** Begin Records **

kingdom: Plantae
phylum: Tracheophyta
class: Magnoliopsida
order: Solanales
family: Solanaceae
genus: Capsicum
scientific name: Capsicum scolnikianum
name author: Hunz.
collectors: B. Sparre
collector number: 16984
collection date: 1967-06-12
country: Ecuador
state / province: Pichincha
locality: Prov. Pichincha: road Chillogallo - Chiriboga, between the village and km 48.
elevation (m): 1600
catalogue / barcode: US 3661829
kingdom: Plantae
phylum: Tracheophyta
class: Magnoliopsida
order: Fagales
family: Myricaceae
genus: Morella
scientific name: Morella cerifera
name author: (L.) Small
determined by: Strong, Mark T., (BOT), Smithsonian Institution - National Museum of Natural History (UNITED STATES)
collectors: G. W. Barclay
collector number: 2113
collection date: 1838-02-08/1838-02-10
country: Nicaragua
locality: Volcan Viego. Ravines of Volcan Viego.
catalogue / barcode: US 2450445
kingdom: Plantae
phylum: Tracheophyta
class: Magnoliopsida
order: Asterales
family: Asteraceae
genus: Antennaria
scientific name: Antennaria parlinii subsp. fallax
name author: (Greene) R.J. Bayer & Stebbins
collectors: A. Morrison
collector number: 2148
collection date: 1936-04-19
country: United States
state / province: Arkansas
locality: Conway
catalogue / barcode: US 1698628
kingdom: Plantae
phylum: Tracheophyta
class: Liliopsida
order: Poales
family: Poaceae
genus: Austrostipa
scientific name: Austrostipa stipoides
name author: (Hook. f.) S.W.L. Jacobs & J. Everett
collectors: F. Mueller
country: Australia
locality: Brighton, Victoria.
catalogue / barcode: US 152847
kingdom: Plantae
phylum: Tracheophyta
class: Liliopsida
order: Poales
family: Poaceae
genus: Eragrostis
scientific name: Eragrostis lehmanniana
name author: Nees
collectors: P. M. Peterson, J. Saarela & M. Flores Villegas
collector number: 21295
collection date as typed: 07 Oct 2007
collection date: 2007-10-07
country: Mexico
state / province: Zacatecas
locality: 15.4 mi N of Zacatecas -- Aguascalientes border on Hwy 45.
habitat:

** End Records **

• Problem to work on
Copy the entries out again word for word, starting at the line that contains "collector number: 21295" and ending with the last line of the entries.

• Answer to the problem
collector number: 21295
collection date as typed: 07 Oct 2007
collection date: 2007-10-07
country: Mexico
state / province: Zacatecas
locality: 15.4 mi N of Zacatecas -- Aguascalientes border on Hwy 45.
habitat:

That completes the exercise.